■ **所给文本**

我的Spark機群是部署在Yarn上的,因為之前Yarn的部署只是簡單的完全分布式,但是后來升級到HA模式,一個主NN,一個備NN,那么Spark HistoryServer的配置也需要相應的做修改,因為不做修改會報錯
Exception in thread "main" java.lang.reflect.InvocationTargetException at sun.reflect.NativeConstructorAccessorImpl.newInstance0(Native Method) at sun.reflect.NativeConstructorAccessorImpl.newInstance(NativeConstructorAccessorImpl.java:57) at sun.reflect.DelegatingConstructorAccessorImpl.newInstance(DelegatingConstructorAccessorImpl.java:45) at java.lang.reflect.Constructor.newInstance(Constructor.java:526) at org.apache.spark.deploy.history.HistoryServer$.main(HistoryServer.scala:184) at org.apache.spark.deploy.history.HistoryServer.main(HistoryServer.scala) Caused by: org.apache.hadoop.ipc.RemoteException(org.apache.hadoop.ipc.StandbyException): Operation category READ is not supported in state standby at org.apache.hadoop.hdfs.server.namenode.ha.StandbyState.checkOperation(StandbyState.java:87) at org.apache.hadoop.hdfs.server.namenode.NameNode$NameNodeHAContext.checkOperation(NameNode.java:1719) at org.apache.hadoop.hdfs.server.namenode.FSNamesystem.checkOperation(FSNamesystem.java:1350) at org.apache.hadoop.hdfs.server.namenode.FSNamesystem.getFileInfo(FSNamesystem.java:4132) at org.apache.hadoop.hdfs.server.namenode.NameNodeRpcServer.getFileInfo(NameNodeRpcServer.java:838) at org.apache.hadoop.hdfs.protocolPB.ClientNamenodeProtocolServerSideTranslatorPB.getFileInfo(ClientNamenodeProtocolServerSideTranslatorPB.java:821)

■ **数据部分**
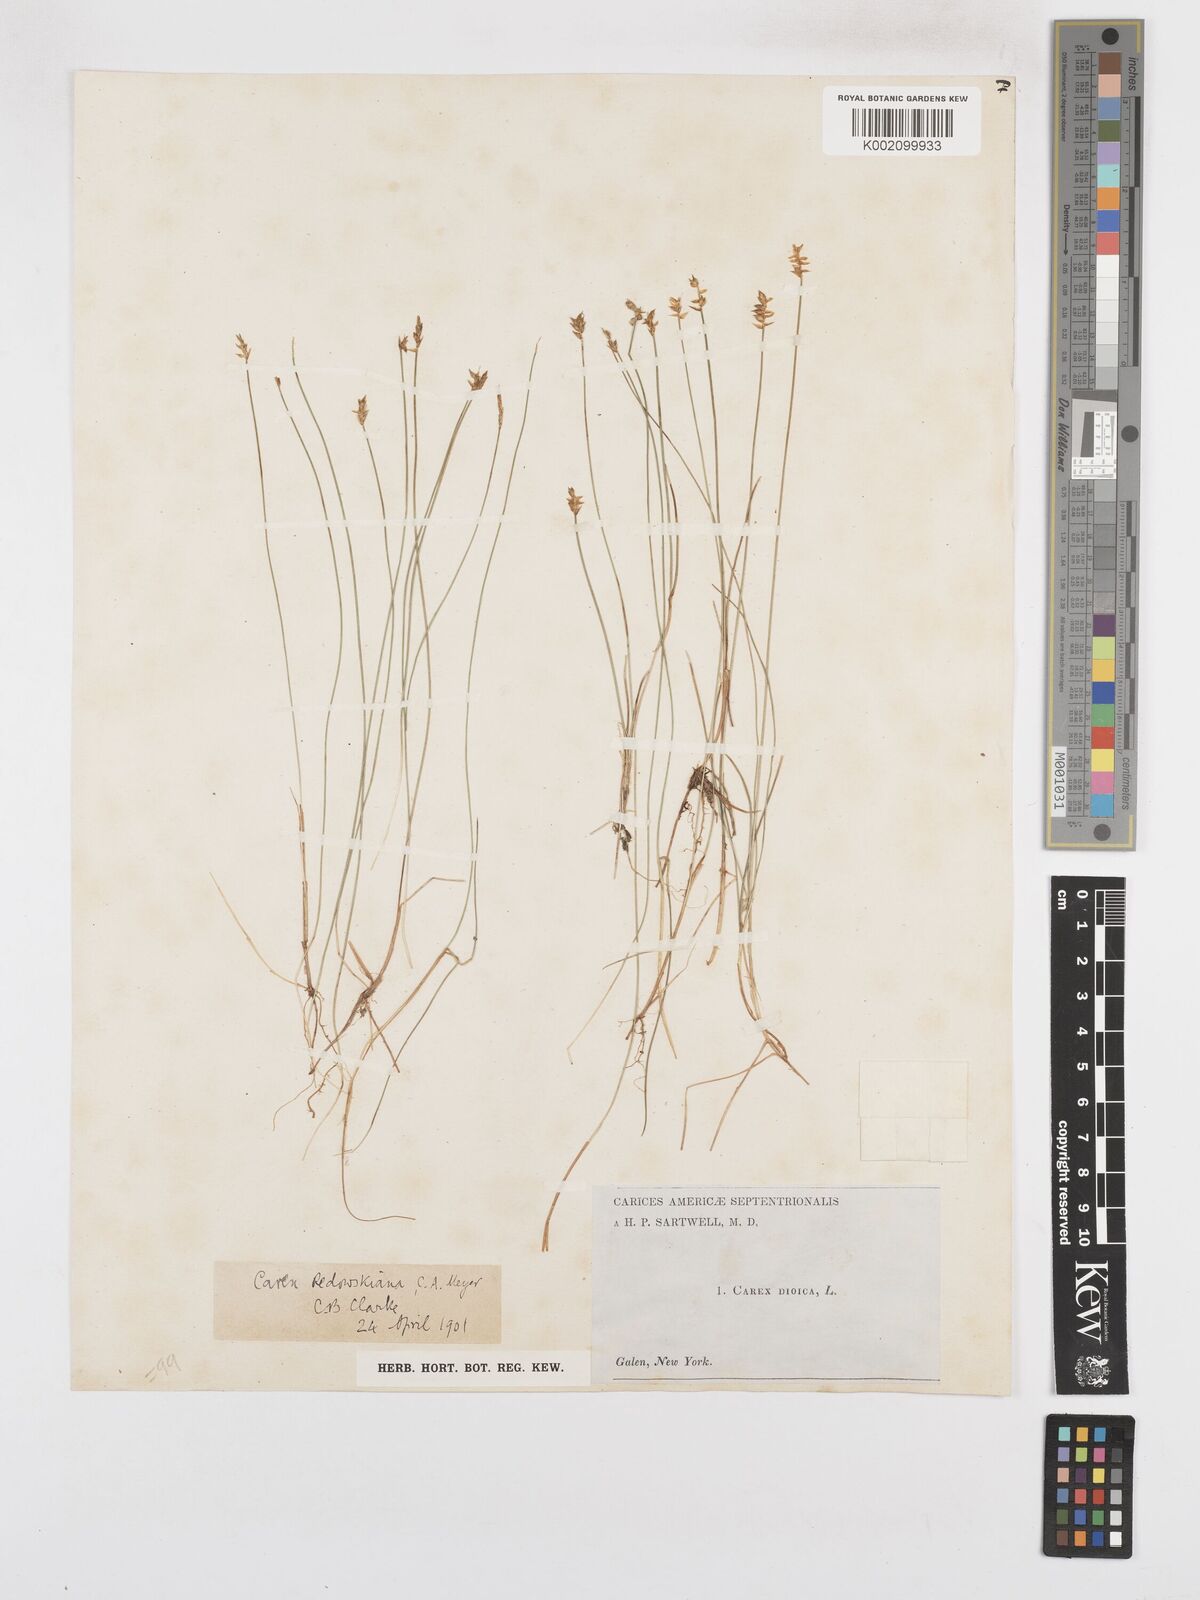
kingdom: Plantae
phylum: Tracheophyta
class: Liliopsida
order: Poales
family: Cyperaceae
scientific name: Cyperaceae
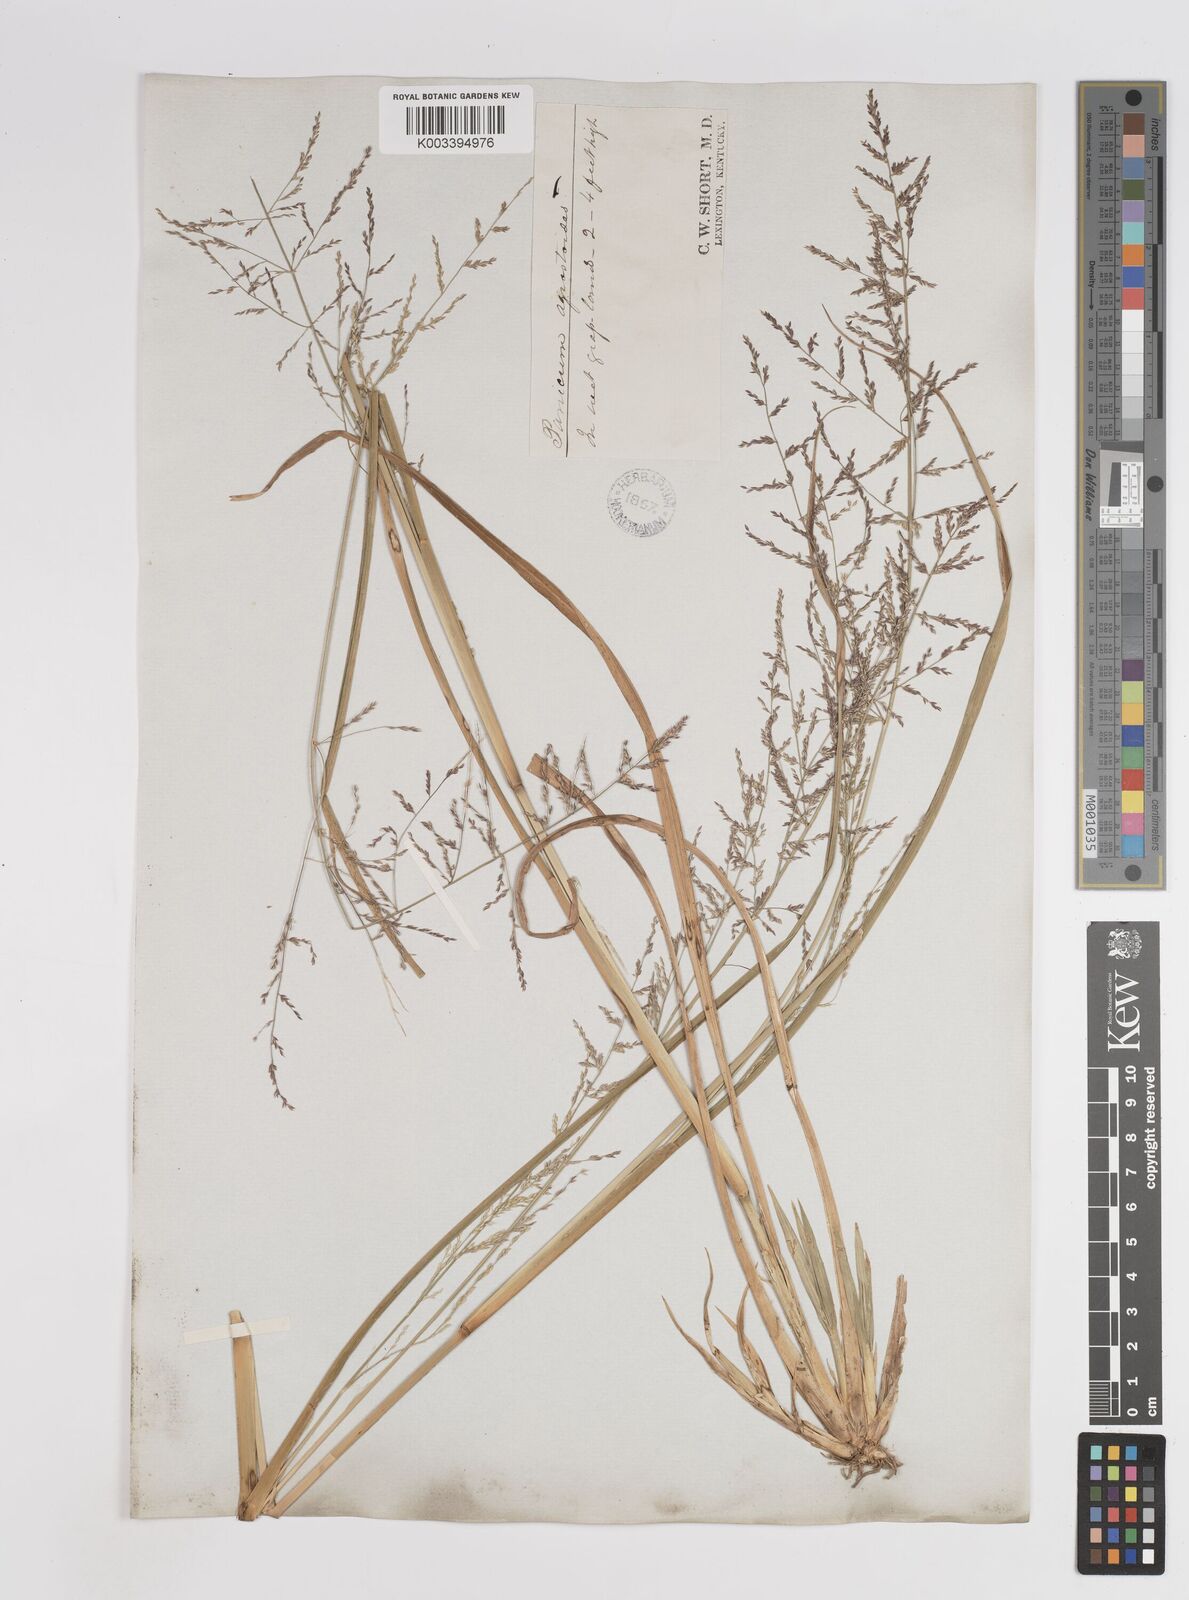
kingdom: Plantae
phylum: Tracheophyta
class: Liliopsida
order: Poales
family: Poaceae
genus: Steinchisma
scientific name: Steinchisma laxum
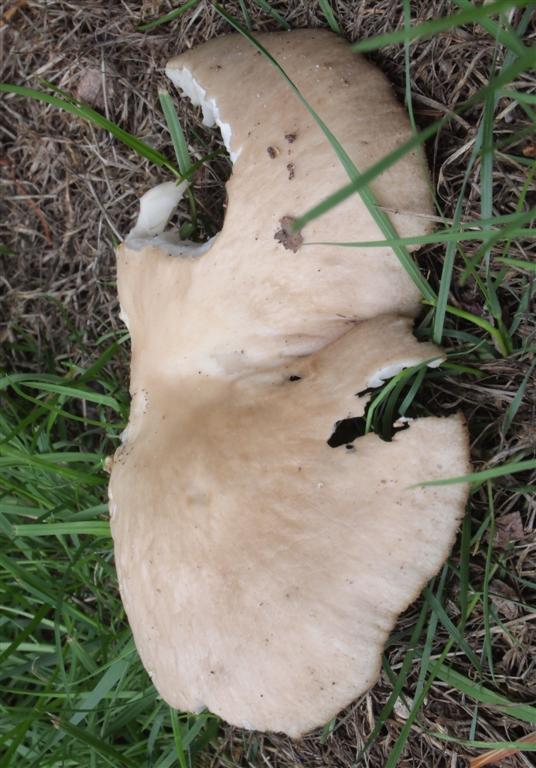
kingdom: Fungi
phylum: Basidiomycota
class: Agaricomycetes
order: Agaricales
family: Pleurotaceae
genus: Pleurotus
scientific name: Pleurotus pulmonarius
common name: sommer-østershat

■ **任务要求**
在所给文本中,Yarn升级到HA模式后,NameNode是怎样配置的?

■ **完整答案**
一个主NN,一个备NN。